3 jewelers killed during robbery in southern Iraq

BAGHDAD — Masked gunmen killed three jewelers before fleeing with a large amount of gold in a sophisticated attack Wednesday in southern Iraq, underscoring fears that street crime is soaring as sectarian fighting wanes.

The heist in the Shiite stronghold of Basra came two weeks after a similar robbery in Baghdad that left 15 dead.

Six gunmen stormed into three gold jewelry shops in the center of Basra shortly before 8 p.m., killed the owners, then fled with a large amount of jewelry, according to police and hospital officials.

The officials, who spoke on condition of anonymity because they weren’t authorized to release the information, said two people were wounded, including a customer and the father of one of those killed.

Police cordoned off the area, but the assailants had cars waiting for them and escaped.

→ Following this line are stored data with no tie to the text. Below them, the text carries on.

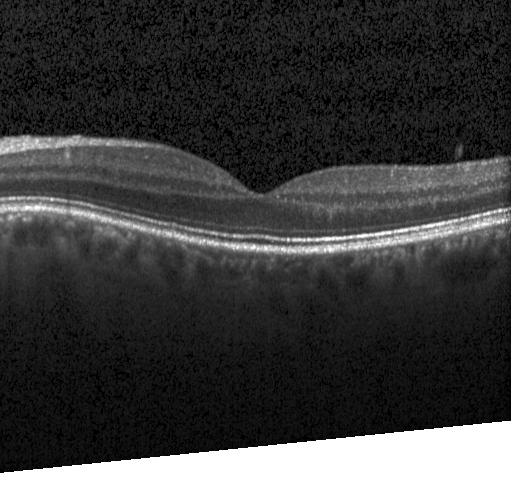

OCT B-scan · fovea-centered · spectral-domain optical coherence tomography
The scan shows no CNV, DME, or drusen.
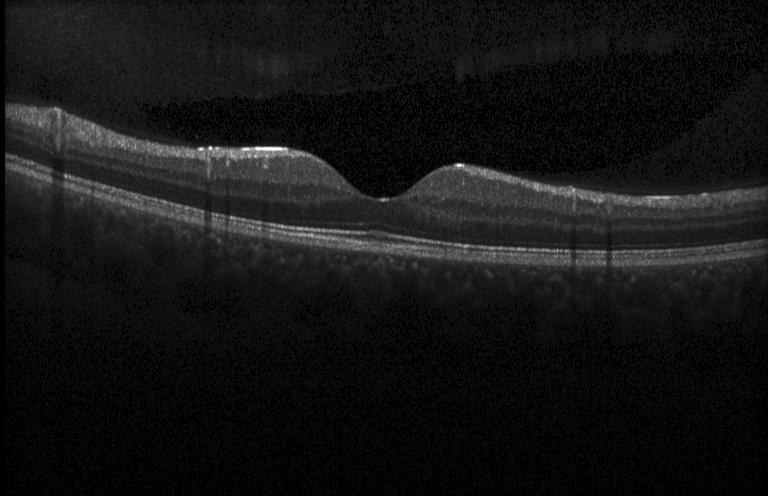 Heidelberg Spectralis OCT system; SD-OCT; OCT line scan
Impression: no CNV, DME, or drusen.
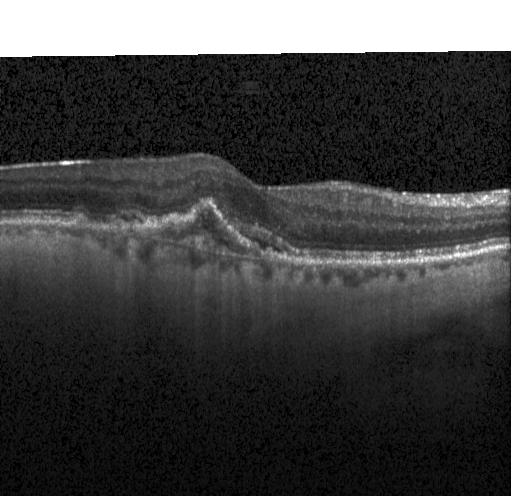
OCT B-scan · centered on the fovea.
Finding: CNV.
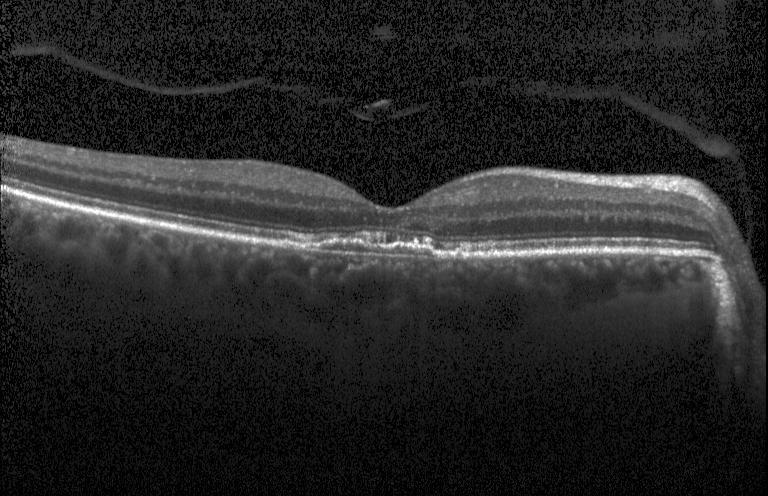 Centered on the fovea · OCT B-scan · acquired on a Heidelberg Spectralis · SD-OCT. Impression: choroidal neovascularization.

Nobody claimed responsibility. But the head of the security committee of the Basra provincial council, Ali al-Maliki, said it was a well-planned attack in which the gunmen used pistols with silencers to avoid drawing attention.

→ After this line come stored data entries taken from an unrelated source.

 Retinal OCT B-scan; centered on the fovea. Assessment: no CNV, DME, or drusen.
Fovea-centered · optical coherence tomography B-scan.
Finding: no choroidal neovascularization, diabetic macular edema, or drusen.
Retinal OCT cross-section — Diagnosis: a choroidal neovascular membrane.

Security officials attribute at least part of the past year’s crime wave to militant groups looking for new ways to finance their operations as well as criminal gangs.

Basra, Iraq’s second-largest city, 340 miles (550 kilometers) southeast of Baghdad, was long controlled by Shiite militias before a U.S.-Iraqi military crackdown in 2008.

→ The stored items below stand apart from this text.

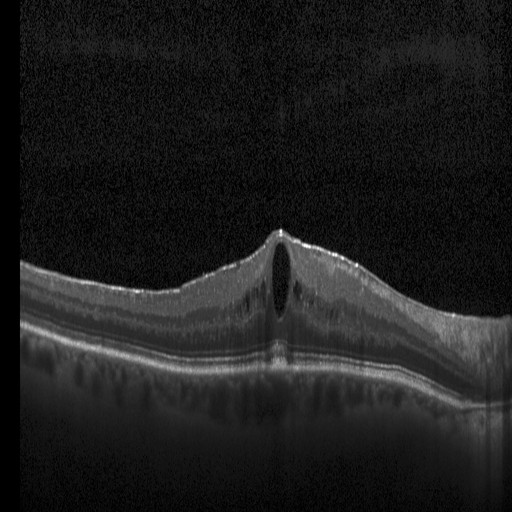 Retinal OCT B-scan; centered on the fovea; instrument: Heidelberg Spectralis; spectral-domain optical coherence tomography
DME.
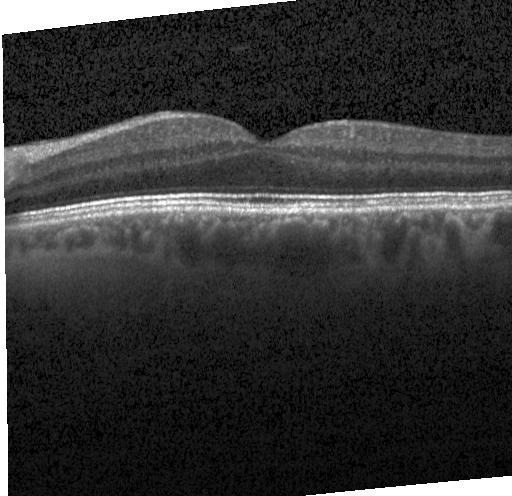

Spectral-domain OCT B-scan: neither CNV, DME, nor drusen.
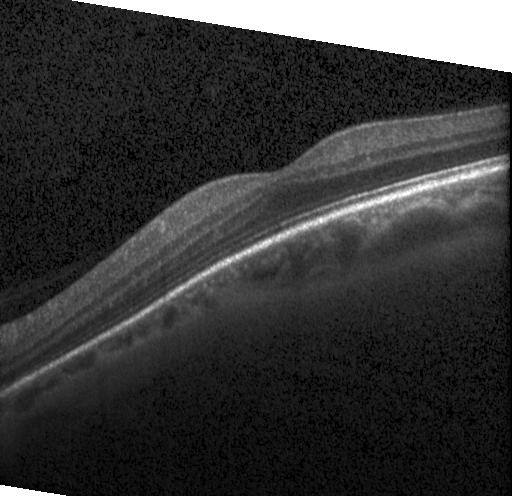

Spectral-domain OCT B-scan: no evidence of CNV, DME, or drusen.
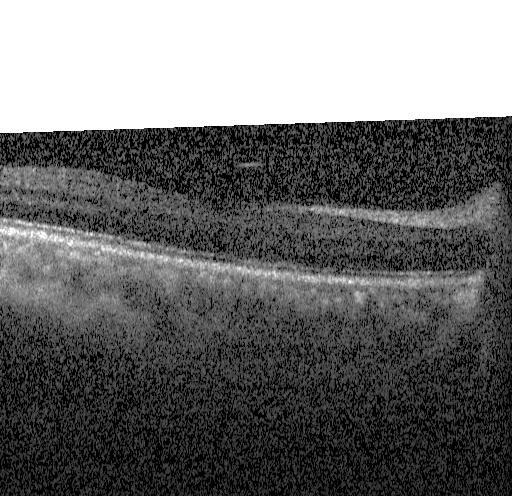

No evidence of choroidal neovascularization, diabetic macular edema, or drusen.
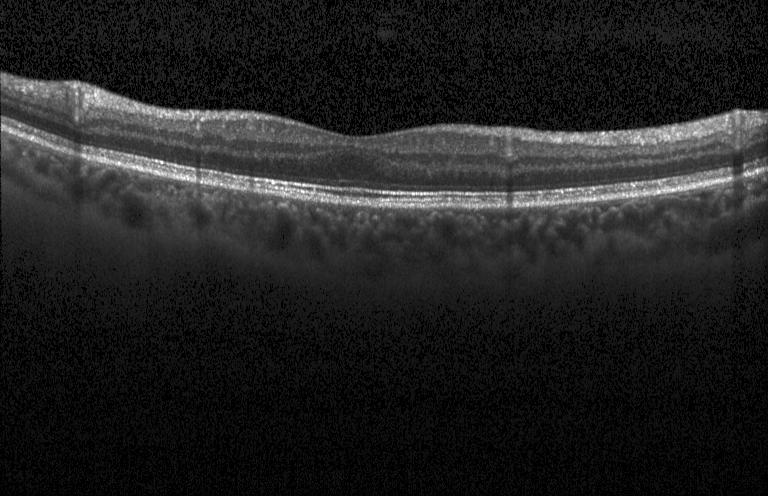
Optical coherence tomography B-scan.
This B-scan demonstrates no CNV, no DME, and no drusen.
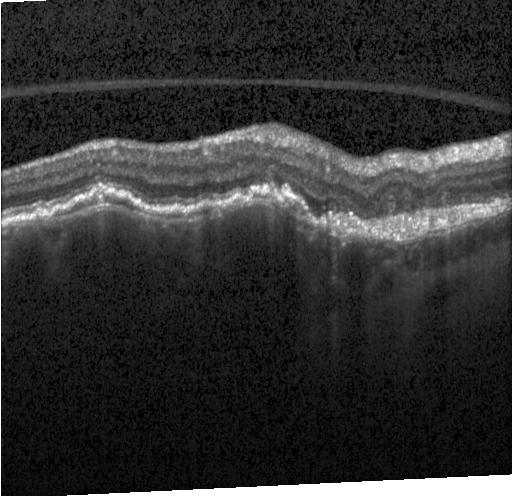
Spectral-domain OCT; retinal OCT B-scan. Diagnosis: choroidal neovascularization.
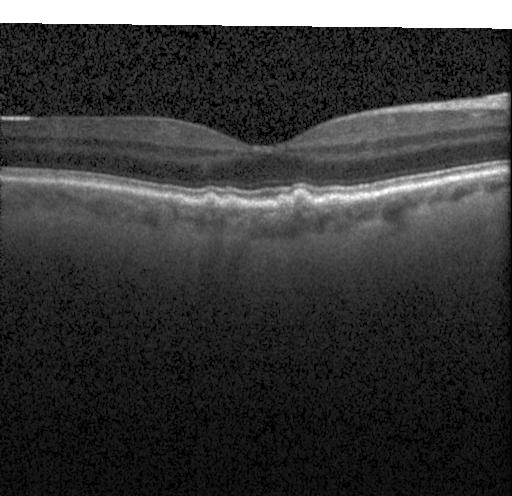 Macular OCT: sub-RPE drusenoid deposits.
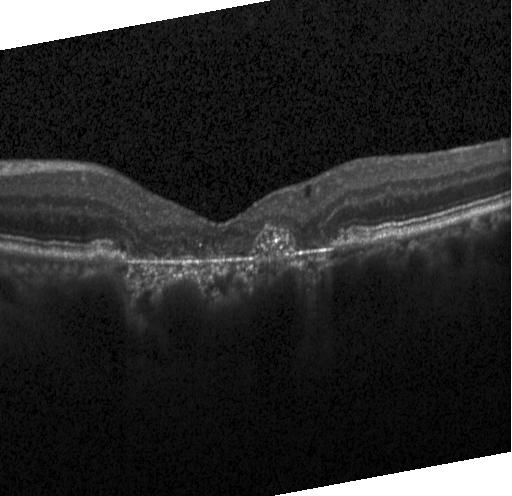
Retinal OCT cross-section.
OCT finding: a choroidal neovascular membrane.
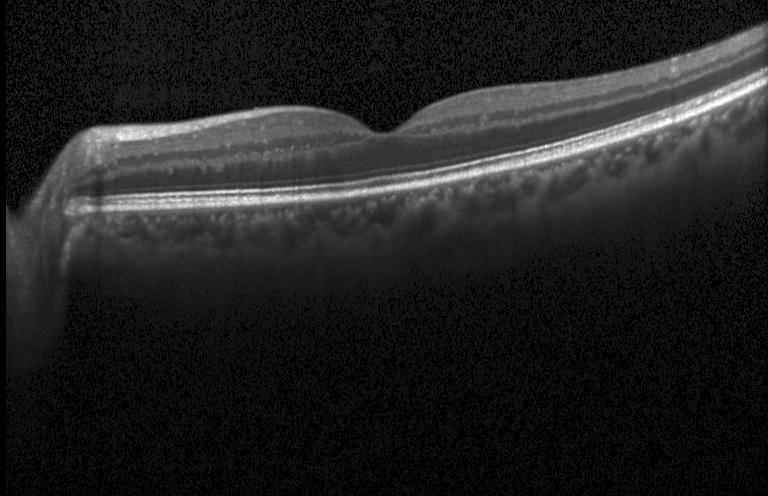
OCT finding: neither choroidal neovascularization, diabetic macular edema, nor drusen.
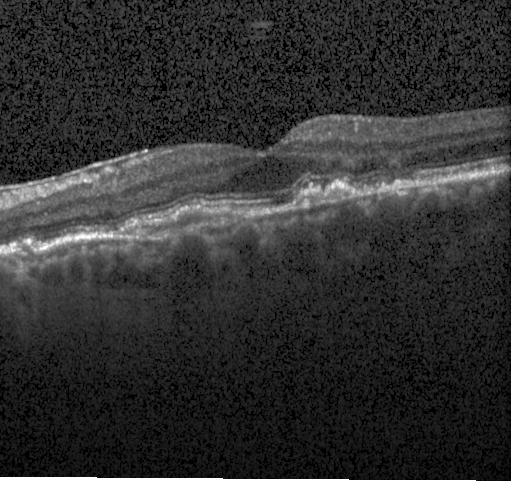 The scan shows CNV.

The heist was the deadliest attack on a day that saw six people killed in bombings and shootings.

A suicide bomber riding on a motorcycle killed two bystanders and wounded five others while targeting an American military convoy in Muqdadiyah, north of Baghdad, police spokesman Maj. Ghalib al-Karkhi said.

Two other people also were killed in separate shootings and bombings in Baghdad and Tal Afar, in northwest Iraq.

Iran’s ambassador to Iraq, meanwhile, denied allegations that Iranian troops crossed the border into the northern, self-rule Kurdish region with tanks and artillery last week.

The denial came after the Iraqi government protested to Tehran over heavy shelling in the region as Iranian troops pursue Kurdish rebels who are based across the border.

Kurdish officials also have said Iranian troops crossed the border near Haj Omran, a mountainous resort in an area that has for years seen sporadic clashes between Iranian forces and a Kurdish rebel group known as the Party for Free Life in Kurdistan, or PEJAK.

The Kurds said the Iranians had begun building an outpost and a road leading back to the Iranian side of the border.

On Wednesday, Gen. Babaker Shawkat Zebari, the Iraqi army chief of staff who is a Kurd, told The Associated Press the Iranian troops are still inside his country.

Hassan Kazemi Qomi, Iran’s ambassador to Iraq, said the reports of Iranian troops entering Iraq are “false and unfounded.” Quoted by the Iranian semiofficial Mehr news agency, he said the charges would damage Iraq-Iran relations.

Iran and Iraq have a tense relationship with ups and downs depending on the regimes in the two neighboring countries. They fought a long, bloody war in the 1980s.

Associated Press Writer Lara Jakes contributed to this report.